*Required work*.
1. Decide whether each statement agrees with the company report on its auditors, and for each give yes or no along with the deciding words of the report, quoted exactly. (a) Mr. Mohinder Pal Gupta chairs the Audit Committee. (b) The Audit Committee met six times during the year under review. (c) The Cost Auditors appointed by the Board are based in Ludhiana.
2. Carry on the company report on its auditors from where it stops.

##### Page text #####

Corporate Governance Report and Management Discussion and Analysis
along with Certificate of the Auditors of your company pursuant to
clause 49 of the Listing Agreement with the Stock Exchange(s) has been
annexed to the report as Annexure-I.
AUDITORS
M/s Raj Gupta & Co., Chartered Accountants, Auditors of the company,
retire at the conclusion of this Annual General Meeting and are
eligible for re-appointment. They have furnished a certificate to the
effect that their re-appointment, if made, will be in accordance with
Section 1 39(1) of the Companies Act, 2013.
AUDITORS'' REPORT
The Auditors'' Report read with the relevant notes on accounts for the
year under review is self explanatory and do not call for any further
comments as there are no adverse remarks in the Auditors'' Report.
AUDIT COMMITTEE
Presently the constituent members of the Audit Committee are Mr.
Mohinder Pal Gupta, Mr. Mohan Lal and Mr. Jawahar Jain. Mr. Mohinder
Pal Gupta is the Chairman of the said Committee. The statutory auditors
and internal auditors are the permanent invitees to the audit committee
meetings. The Committee met four times during the year under review.
COST AUDITORS
The Board of Directors has appointed M/s. Meenu & Associates, Cost
Accountants, Ludhiana as the Cost Auditors of the Company under Section
148 of the Companies Act, 2013 for which application to the Central
Government has already been made seeking approval for appointment of
Cost Auditors to conduct audit in respect of all the Units of the
Company for the financial year 2014-15.
The Cost Audit Report for the financial year 2013-14 will be filed with
the Central Government as per provisions of the Companies Act, 1956.

##### Extracted entries #####

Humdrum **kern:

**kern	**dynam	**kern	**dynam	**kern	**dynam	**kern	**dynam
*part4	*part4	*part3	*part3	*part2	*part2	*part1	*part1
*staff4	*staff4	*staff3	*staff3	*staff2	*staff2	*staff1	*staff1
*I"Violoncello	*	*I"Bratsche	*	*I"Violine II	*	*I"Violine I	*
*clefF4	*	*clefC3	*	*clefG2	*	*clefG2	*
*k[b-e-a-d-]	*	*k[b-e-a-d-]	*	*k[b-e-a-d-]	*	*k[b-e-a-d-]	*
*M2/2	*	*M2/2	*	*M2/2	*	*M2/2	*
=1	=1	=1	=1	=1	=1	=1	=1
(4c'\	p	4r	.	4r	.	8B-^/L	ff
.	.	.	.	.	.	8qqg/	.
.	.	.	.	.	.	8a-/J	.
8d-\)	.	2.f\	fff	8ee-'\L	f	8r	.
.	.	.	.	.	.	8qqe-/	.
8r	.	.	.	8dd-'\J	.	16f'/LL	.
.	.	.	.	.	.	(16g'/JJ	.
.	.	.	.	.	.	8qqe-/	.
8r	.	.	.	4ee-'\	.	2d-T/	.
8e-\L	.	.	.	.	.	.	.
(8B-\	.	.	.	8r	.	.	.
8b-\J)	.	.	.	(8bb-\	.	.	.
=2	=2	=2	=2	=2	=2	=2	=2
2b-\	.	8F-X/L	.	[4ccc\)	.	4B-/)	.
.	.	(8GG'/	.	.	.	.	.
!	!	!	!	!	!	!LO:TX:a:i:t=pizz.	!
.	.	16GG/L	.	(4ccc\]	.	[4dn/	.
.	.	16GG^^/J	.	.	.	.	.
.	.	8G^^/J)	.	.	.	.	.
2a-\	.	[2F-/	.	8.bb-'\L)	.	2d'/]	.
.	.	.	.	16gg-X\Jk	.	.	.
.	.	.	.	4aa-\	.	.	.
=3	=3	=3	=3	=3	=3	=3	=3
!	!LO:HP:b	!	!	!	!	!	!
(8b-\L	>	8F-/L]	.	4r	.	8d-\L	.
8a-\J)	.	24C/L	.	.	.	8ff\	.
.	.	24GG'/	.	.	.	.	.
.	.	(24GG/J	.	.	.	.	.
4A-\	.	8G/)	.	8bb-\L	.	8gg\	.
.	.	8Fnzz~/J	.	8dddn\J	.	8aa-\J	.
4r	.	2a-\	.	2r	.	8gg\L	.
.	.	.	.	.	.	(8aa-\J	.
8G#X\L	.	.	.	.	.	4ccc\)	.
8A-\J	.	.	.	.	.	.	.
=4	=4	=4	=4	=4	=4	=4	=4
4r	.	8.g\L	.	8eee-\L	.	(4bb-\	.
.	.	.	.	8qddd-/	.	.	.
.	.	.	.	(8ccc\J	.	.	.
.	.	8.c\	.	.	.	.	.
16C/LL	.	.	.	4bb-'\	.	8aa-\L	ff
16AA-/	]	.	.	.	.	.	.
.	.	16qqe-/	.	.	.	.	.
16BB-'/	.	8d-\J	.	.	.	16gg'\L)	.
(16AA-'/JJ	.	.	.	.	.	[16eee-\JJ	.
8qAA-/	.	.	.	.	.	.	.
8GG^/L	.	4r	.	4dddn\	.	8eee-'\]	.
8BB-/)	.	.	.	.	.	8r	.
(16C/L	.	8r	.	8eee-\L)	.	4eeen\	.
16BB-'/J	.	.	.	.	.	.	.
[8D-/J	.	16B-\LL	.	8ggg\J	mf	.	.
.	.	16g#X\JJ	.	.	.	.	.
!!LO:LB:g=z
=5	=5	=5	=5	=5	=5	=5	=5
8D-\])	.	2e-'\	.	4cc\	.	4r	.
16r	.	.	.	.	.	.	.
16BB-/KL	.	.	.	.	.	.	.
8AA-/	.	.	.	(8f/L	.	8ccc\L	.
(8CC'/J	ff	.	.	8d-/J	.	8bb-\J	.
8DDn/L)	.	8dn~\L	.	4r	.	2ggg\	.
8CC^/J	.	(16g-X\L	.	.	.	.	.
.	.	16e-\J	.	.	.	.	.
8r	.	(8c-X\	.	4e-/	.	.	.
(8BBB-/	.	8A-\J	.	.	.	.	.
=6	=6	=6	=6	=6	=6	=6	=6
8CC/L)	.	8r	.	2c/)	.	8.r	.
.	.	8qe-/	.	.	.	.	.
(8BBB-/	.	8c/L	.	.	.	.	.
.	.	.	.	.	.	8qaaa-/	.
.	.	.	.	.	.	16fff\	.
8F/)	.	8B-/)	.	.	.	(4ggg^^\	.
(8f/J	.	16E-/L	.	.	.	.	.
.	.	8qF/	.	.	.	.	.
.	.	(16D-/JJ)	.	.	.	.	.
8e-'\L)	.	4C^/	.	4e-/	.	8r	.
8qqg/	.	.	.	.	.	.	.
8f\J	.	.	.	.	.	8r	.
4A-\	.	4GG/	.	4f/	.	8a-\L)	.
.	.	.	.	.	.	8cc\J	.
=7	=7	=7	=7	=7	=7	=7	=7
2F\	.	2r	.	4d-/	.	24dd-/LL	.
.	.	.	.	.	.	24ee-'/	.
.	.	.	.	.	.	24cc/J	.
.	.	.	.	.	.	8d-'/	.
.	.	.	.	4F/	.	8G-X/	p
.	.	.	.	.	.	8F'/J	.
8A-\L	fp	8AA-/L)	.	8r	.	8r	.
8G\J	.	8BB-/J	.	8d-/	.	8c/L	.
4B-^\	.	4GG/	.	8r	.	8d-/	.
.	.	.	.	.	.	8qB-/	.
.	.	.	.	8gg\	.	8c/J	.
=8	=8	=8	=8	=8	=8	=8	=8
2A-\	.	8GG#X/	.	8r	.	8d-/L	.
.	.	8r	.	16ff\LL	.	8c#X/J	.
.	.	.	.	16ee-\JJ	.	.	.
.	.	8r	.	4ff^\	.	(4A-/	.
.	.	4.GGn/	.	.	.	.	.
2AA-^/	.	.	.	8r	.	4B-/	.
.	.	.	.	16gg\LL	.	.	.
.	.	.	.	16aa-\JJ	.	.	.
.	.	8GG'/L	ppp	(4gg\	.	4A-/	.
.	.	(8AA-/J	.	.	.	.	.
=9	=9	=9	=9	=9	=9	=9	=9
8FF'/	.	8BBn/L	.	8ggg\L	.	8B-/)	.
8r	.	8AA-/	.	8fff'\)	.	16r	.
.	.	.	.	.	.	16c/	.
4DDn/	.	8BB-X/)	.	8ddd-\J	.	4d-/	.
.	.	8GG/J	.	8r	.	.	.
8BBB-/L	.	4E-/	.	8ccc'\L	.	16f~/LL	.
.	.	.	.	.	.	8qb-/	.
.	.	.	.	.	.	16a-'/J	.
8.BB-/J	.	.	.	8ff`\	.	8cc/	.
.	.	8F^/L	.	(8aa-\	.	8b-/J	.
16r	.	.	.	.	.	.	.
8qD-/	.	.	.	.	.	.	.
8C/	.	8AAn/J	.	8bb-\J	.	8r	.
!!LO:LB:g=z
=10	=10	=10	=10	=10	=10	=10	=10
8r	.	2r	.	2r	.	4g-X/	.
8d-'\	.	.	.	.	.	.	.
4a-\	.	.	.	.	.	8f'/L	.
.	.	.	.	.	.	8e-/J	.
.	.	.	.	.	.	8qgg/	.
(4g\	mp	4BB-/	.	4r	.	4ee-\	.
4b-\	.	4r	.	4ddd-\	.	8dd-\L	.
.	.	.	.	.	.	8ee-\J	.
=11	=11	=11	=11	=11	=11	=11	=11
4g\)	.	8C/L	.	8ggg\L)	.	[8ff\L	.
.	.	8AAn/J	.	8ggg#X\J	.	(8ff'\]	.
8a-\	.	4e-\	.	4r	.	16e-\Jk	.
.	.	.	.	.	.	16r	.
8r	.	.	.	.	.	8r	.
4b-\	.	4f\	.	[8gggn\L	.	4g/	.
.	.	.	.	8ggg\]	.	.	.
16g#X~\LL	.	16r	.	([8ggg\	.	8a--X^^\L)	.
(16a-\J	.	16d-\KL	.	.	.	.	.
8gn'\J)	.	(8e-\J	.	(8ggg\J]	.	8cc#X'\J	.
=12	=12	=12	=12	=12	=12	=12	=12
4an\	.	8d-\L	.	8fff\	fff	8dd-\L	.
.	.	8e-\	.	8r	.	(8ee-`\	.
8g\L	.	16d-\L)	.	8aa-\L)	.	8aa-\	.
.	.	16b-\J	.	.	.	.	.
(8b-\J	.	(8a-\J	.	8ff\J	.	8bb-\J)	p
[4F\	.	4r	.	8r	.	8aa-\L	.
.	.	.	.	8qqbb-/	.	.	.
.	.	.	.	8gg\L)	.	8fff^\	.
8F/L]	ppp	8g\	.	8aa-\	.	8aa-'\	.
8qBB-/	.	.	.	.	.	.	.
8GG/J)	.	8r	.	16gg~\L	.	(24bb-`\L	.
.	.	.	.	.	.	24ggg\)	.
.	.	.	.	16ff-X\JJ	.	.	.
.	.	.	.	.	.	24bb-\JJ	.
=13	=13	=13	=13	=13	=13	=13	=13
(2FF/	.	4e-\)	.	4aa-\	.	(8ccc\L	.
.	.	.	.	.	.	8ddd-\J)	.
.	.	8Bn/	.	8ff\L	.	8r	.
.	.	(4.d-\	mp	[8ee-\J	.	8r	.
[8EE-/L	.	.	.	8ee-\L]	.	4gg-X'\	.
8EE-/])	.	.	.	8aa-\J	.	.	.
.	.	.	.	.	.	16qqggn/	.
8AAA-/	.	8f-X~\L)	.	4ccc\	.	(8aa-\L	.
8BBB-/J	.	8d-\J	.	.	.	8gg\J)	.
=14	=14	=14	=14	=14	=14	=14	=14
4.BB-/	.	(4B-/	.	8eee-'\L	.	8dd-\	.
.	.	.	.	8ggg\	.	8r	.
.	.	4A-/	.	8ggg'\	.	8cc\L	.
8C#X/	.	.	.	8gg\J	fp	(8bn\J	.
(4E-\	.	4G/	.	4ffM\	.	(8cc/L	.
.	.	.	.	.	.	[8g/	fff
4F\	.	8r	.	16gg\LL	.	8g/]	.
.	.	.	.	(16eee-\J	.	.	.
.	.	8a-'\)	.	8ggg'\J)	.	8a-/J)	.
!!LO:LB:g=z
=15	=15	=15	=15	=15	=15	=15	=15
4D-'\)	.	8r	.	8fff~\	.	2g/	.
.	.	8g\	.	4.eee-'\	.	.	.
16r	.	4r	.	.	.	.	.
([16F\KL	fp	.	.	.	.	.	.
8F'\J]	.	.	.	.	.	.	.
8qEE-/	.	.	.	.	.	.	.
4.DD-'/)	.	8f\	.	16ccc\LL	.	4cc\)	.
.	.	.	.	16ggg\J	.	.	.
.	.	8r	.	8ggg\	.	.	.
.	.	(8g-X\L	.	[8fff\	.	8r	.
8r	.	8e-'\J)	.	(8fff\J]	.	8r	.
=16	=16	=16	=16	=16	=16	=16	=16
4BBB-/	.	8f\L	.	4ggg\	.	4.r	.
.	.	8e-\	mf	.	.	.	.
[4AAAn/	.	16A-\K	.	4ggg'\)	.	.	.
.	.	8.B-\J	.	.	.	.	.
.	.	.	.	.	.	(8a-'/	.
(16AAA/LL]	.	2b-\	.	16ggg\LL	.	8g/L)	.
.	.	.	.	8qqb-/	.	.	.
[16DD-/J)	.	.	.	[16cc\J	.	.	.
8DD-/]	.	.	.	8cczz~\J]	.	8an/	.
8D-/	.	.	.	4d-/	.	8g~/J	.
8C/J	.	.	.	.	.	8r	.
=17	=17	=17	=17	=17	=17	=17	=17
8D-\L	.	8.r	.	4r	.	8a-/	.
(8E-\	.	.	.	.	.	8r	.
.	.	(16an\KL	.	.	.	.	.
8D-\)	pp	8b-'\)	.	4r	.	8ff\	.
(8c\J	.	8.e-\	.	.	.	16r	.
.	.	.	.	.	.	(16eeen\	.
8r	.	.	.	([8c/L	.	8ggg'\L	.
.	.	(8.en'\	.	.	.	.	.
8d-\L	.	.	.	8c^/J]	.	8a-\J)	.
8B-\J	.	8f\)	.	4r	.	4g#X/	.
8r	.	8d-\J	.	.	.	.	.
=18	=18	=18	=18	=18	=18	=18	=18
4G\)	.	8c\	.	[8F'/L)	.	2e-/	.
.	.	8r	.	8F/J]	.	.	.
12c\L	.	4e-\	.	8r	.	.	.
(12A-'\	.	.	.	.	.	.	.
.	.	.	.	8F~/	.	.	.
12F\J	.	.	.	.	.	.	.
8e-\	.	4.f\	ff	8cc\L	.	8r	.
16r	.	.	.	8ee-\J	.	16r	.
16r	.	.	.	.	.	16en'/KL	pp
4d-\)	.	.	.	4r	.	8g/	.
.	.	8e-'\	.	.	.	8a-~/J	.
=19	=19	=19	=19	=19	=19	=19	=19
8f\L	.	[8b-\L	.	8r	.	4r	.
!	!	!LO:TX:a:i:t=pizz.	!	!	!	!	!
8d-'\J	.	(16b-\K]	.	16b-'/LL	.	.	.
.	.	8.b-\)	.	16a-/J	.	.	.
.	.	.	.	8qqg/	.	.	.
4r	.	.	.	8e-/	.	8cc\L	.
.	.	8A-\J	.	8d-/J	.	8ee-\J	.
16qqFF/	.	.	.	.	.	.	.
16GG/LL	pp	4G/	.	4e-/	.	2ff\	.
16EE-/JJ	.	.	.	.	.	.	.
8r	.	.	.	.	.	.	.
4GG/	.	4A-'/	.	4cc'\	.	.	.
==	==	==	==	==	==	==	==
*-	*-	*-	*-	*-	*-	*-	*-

#####

*Outputs*.
1.
(a) Yes: "Mr. Mohinder Pal Gupta is the Chairman of the said Committee."
(b) No: "The Committee met four times during the year under review."
(c) Yes: "M/s. Meenu & Associates, Cost Accountants, Ludhiana"

2.
SECRETARIAL AUDITORS
M/s RCS & Company, the Secretarial Auditors of the Company retire at
the ensuing Annual General Meeting. The appointment of the Secretarial
Auditors is to be approved by the members at the ensuing Annual General
Meeting to verify the Secretarial records and to provide Secretarial
Audit Report for the financial year 2014-15. The Board recommends to
appoint M/s RCS & Company, the Secretarial Auditors and to fix their
remuneration.
Further, the Secretarial Compliance Certificate for financial year
2013-14 received from M/s RCS & Company, Practicing Company Secretaries
is annexed and forms part of this report as Annexure-II.
CONSERVATION OF ENERGY, TECHNOLOGY ABSORPTION AND FOREIGN EXCHANGE
EARNINGS AND OUTGO.
Information as per Section 217(1)(e) read with Companies (Disclosure of
particulars in the Report of Board of Directors) Rules, 1988 are given
in the Annexure-III forming part of this report.
PERSONNEL AND INDUSTRIAL RELATIONS
The Management - Employees relations remained cordial throughout the
year. The results achieved during the year have been possible only with
the dedication and hard work at all levels of workers, staff and
executives of the Company.
Statement pursuant to Section 217(2A) of the Companies Act, 1956 and
the companies (Particulars of Employees) rules, 1975 as amended :
None of the employees of the Company is receipt of remuneration in
excess of Rs.60.00 lacs per annum or Rs.5.00 lacs per month during the
year under review and as such the information under this head is NIL.
DIRECTORS'' RESPONSIBILITY STATEMENT
Directors'' Responsibility Statement pursuant to the provisions of
Section 2 17(2AA) of the Companies Act, 1956 is given in Annexure-IV
forming part of this report.
CORPORATE SOCIAL OBJECTIVES
Corporate Social Responsibility(CSR) activities of Vallabh Steels
Limited reflect its philosophy of enhancing value to the society and
the environment around us.
Our Philosophy works with objectives of contributing to the sustainable
development of the society and to create a greener and cleaner
environmental around us.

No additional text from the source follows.